提示文:

-=-=-

昆虫亀

森功次(もりのりひで)の日記&業務報告です。

次回の分析美学研究会はRobson (2013) "Appreciating the Acquaintance Principle: a reply to Konigsberg"

次回は、Jon Robson (2013) "Appreciating the Acquaintance Principle: a reply to Konigsberg" in British Journal of Aestheticsを読みます。

近年ちょっと話題になっているAcquaintance Principleをめぐる論文です。


最近、「美的判断やそれに関する信念を、直接知覚経験なしに、つまり、他人からの情報(Aesthetic Testimony)だけから、適切に形成できるのか?」というのがちょっとしたホットトピックになってまして、その論争に関する最新論文ということでとりあげました。
単純な論争のようで実はこれ、美的経験や美的性質についての従来の見解をがらりと変えることになりそうな、けっこう大きな帰結を生みそうな論争なのですね。
コンセプチュアルアートの美的経験などをどう考えるのか、という点にも繋がるし、現代アートの芸術的価値の判断にも関わってくる、なかなかおもしろいトピックなのです。
最近はこのトピックに関して、けっこうな数の論文が出てます。



著者のJon RobsonはNottingham大のTeaghing Associate。
http://www.nottingham.ac.uk/philosophy/people/jonathan.robson
博論は「時間とモダリティの形而上学的理論がもつ倫理的含意」についてだそうですが、最近は、Aesthetic testimony絡みの論文をいくつか書いてます。
あとAaron Meskinとゲームの虚構世界についての論文も書いてますね。

(MeskinもそういえばAesthetic testimonyについて論文かいてたなー。A. Meskin, ‘Aesthetic Testimony: What Can We Learn from Others about Beauty and Art?’ Philosophy and Phenomenological Research 69 (2004))




ちなみに、コンセプチュアルアートについては、この本がけっこう面白かったです。

けっこう入門的な記述だけど、今回読む論文につながるようなコンセプチュアルアートの美的価値についても議論してて結構面白いです。
オススメ。記述も易しいので、学部の購読系の授業向きなんじゃないか。


より深く勉強したい人には、こういう論文集もあります。

Goldieいい仕事してましたね。亡くなったのはほんと惜しい。
共著者のElisabeth Schellekensが追悼記事書いてて、泣ける。
http://aesthetics-online.org/memorials/index.php?memorials_id=41


では。
勉強会は2013年4月9日(火)20時より、@東大本郷キャンパス美学芸術学研究室です。
新年度なので、新規参加者はいつにも増して大歓迎であります。

-=-=-

[コレクションから抽出したデータ]
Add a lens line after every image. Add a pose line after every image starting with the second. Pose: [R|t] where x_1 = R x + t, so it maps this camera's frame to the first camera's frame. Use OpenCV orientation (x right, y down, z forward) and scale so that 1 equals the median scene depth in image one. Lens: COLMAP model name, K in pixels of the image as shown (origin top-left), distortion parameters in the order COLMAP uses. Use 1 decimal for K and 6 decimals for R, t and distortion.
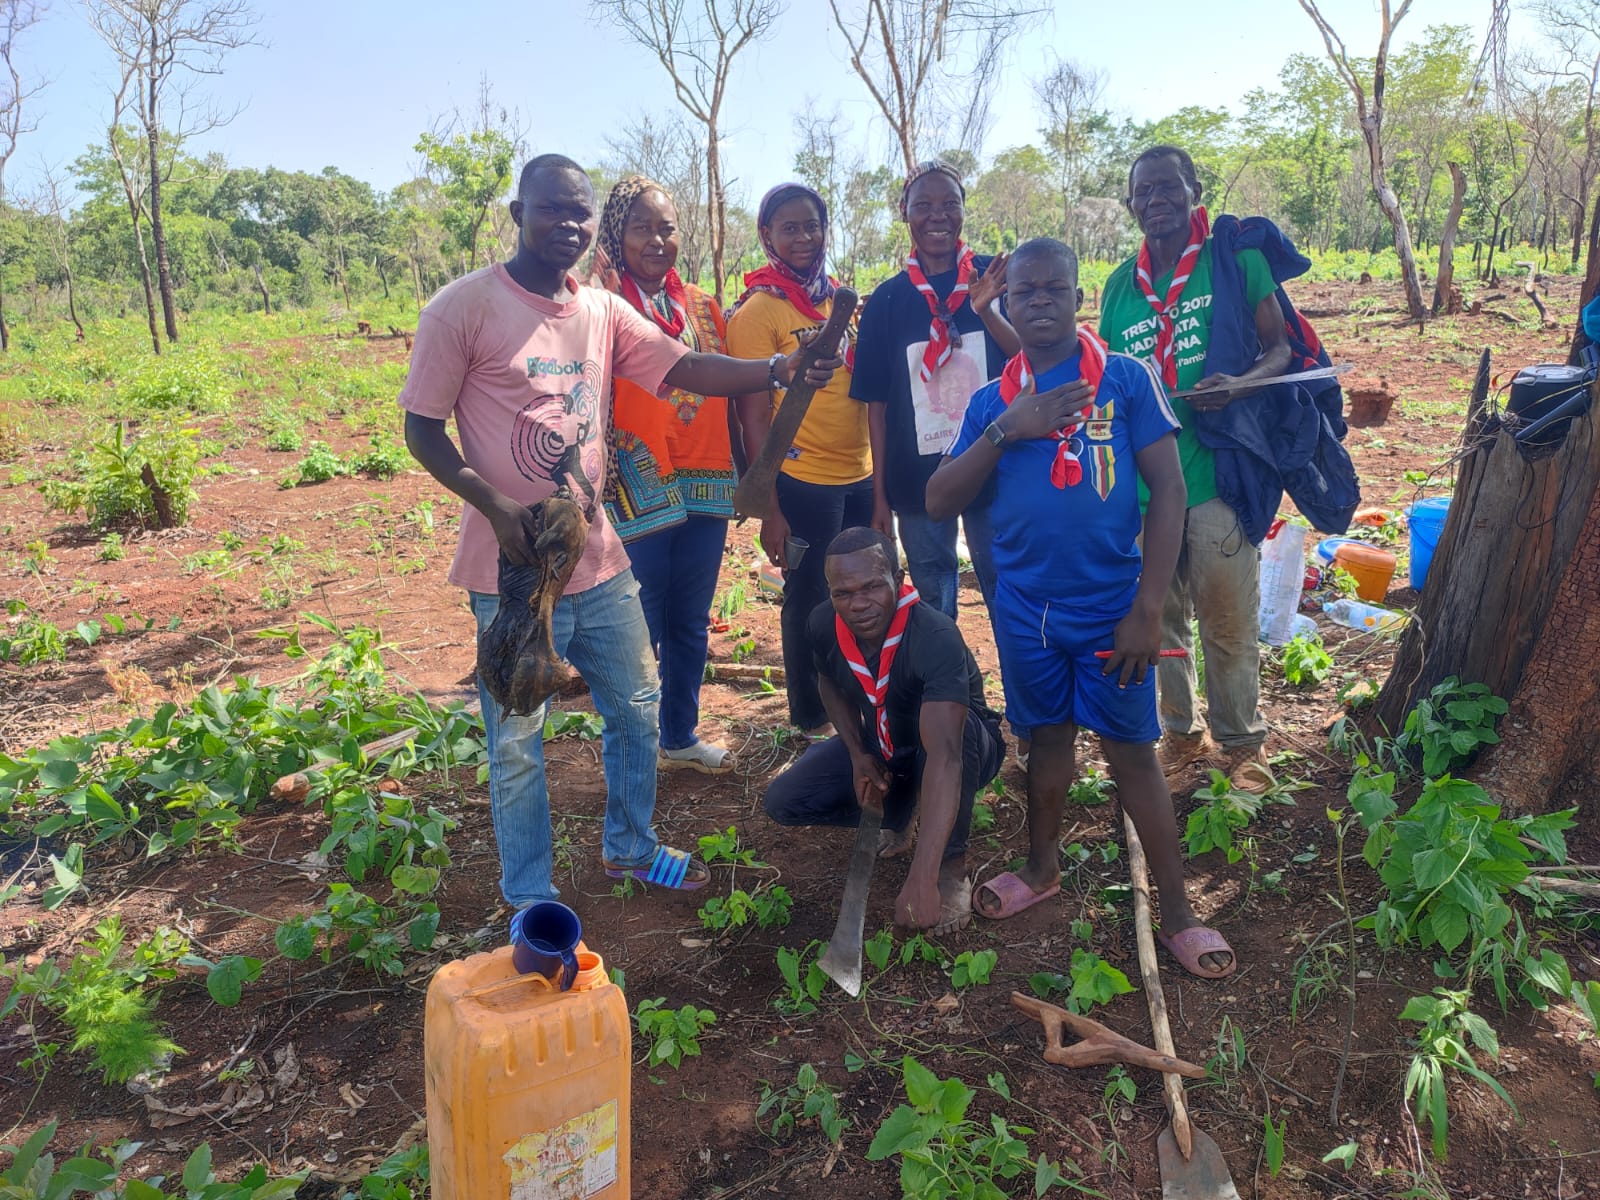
lens RADIAL K [[1143.4, 0, 802.6], [0, 1143.4, 609.5], [0, 0, 1]] dist [0.036972, -0.032579]
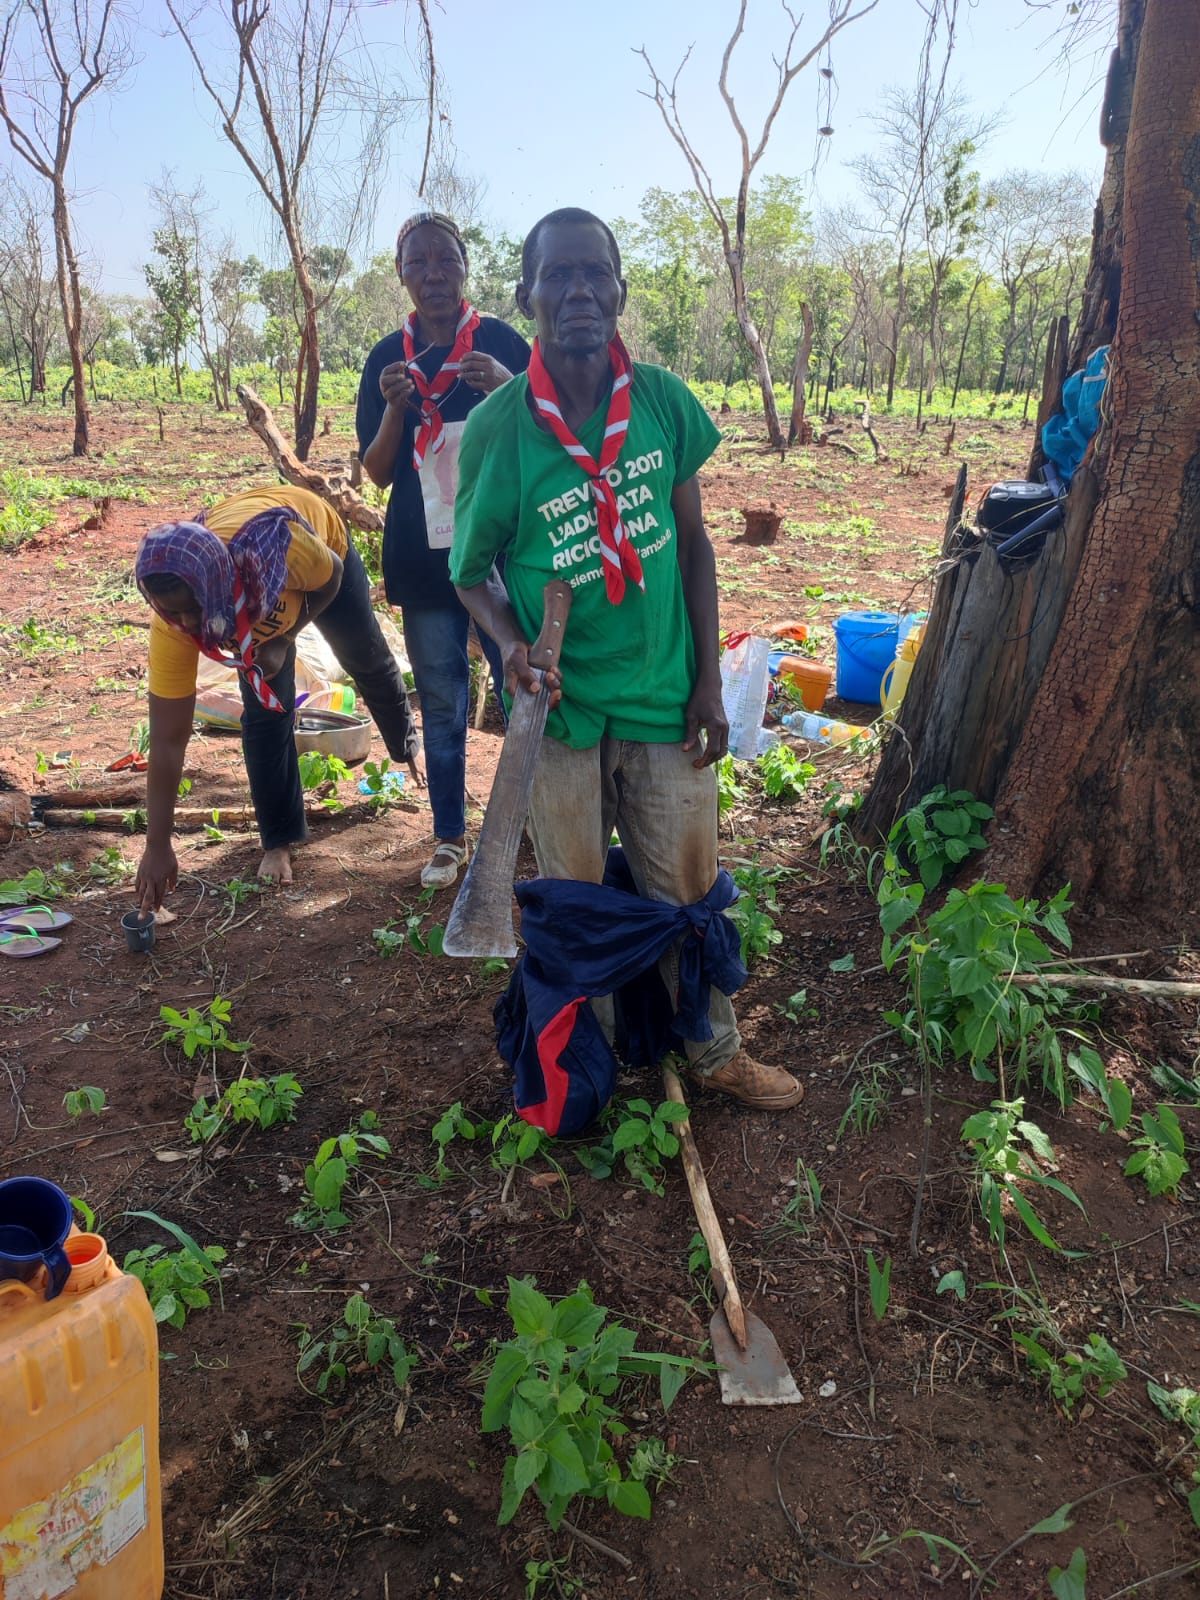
lens RADIAL K [[1143.4, 0, 592.2], [0, 1143.4, 793.8], [0, 0, 1]] dist [0.036972, -0.032579]
pose [[0.942935, -0.054791, 0.328437, -0.051064], [0.035302, 0.997260, 0.065016, -0.009154], [-0.331099, -0.049711, 0.942286, 0.101315]]
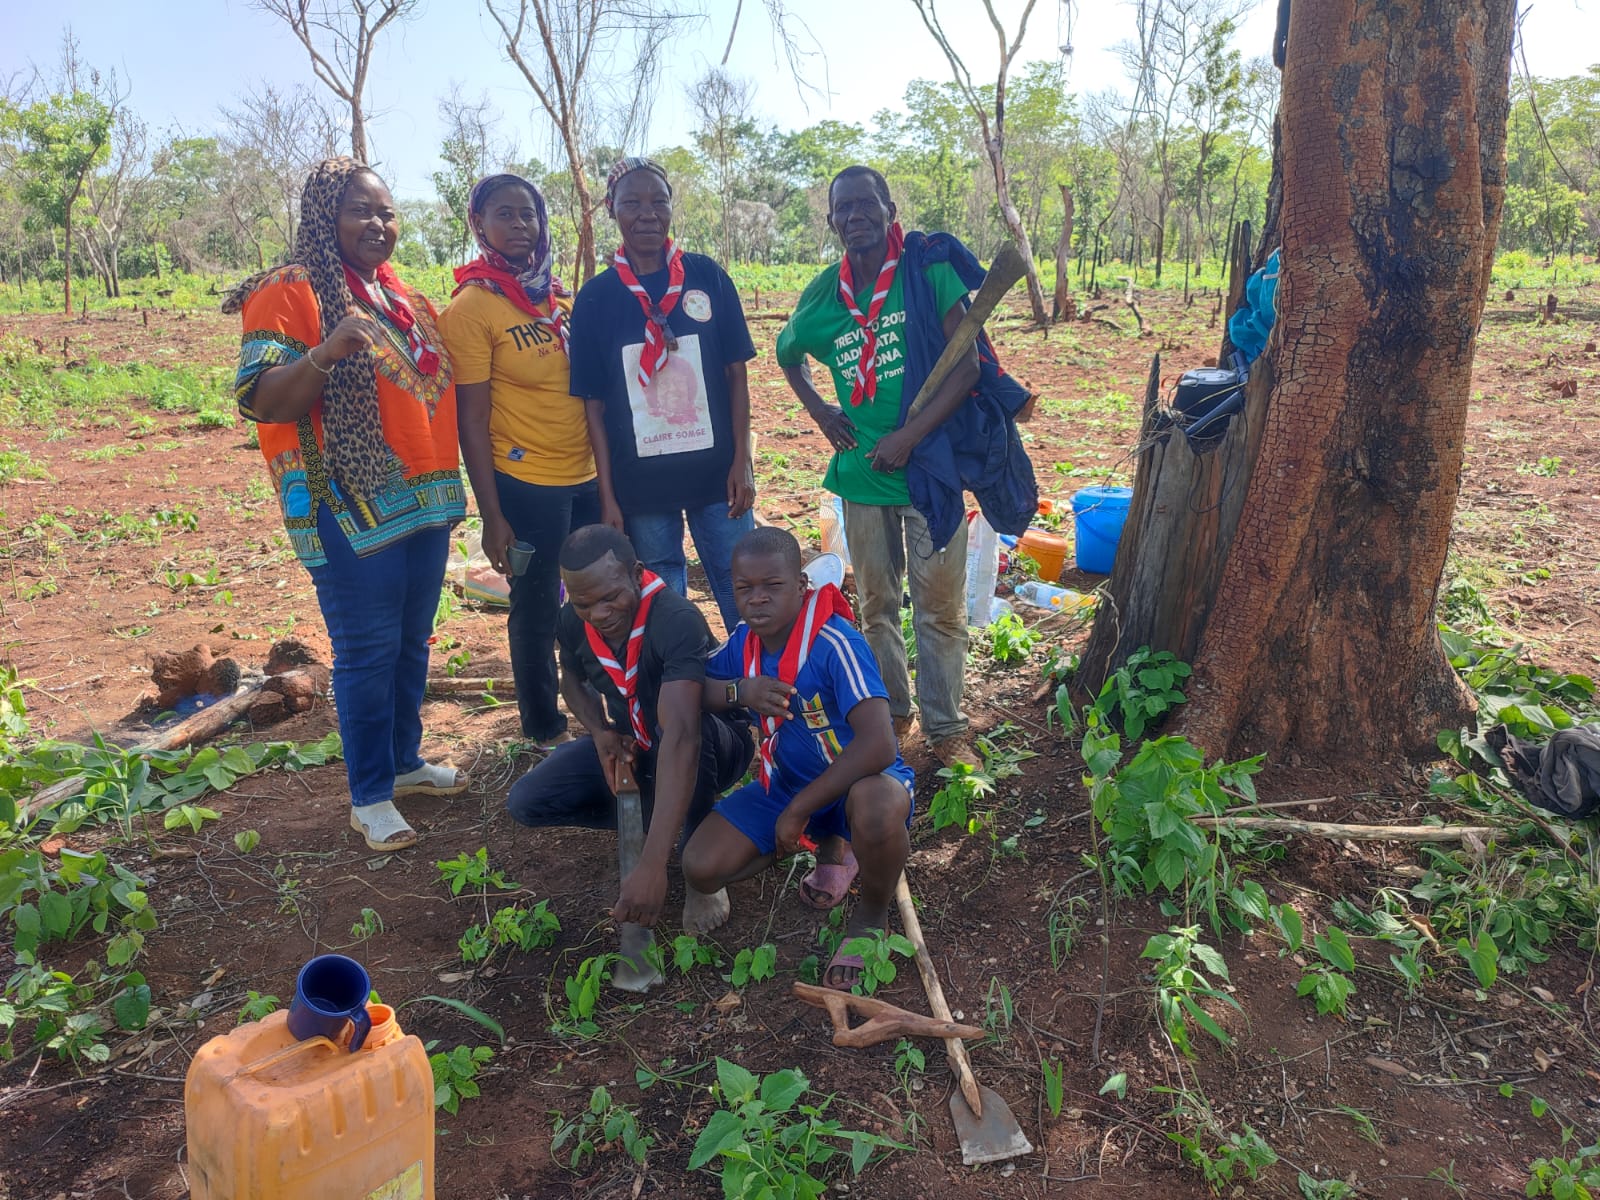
lens RADIAL K [[1143.4, 0, 790.5], [0, 1143.4, 606.2], [0, 0, 1]] dist [0.036972, -0.032579]
pose [[0.962433, -0.049372, 0.266994, -0.047185], [0.049554, 0.998753, 0.006062, -0.003788], [-0.266960, 0.007397, 0.963679, 0.012341]]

-=-=-

課題の目的: 提示文の「著者のJon RobsonはNottingham大のTeaghing Associate。」で始まり「あとAaron Meskinとゲームの虚構世界についての論文も書いてますね。」で終わる部分を、「ゲームの虚構世界」を「映画の虚構世界」に改めて書き直してください。 この資料は使わなくてもかまいません。

解答:
著者のJon RobsonはNottingham大のTeaghing Associate。
http://www.nottingham.ac.uk/philosophy/people/jonathan.robson
博論は「時間とモダリティの形而上学的理論がもつ倫理的含意」についてだそうですが、最近は、Aesthetic testimony絡みの論文をいくつか書いてます。
あとAaron Meskinと映画の虚構世界についての論文も書いてますね。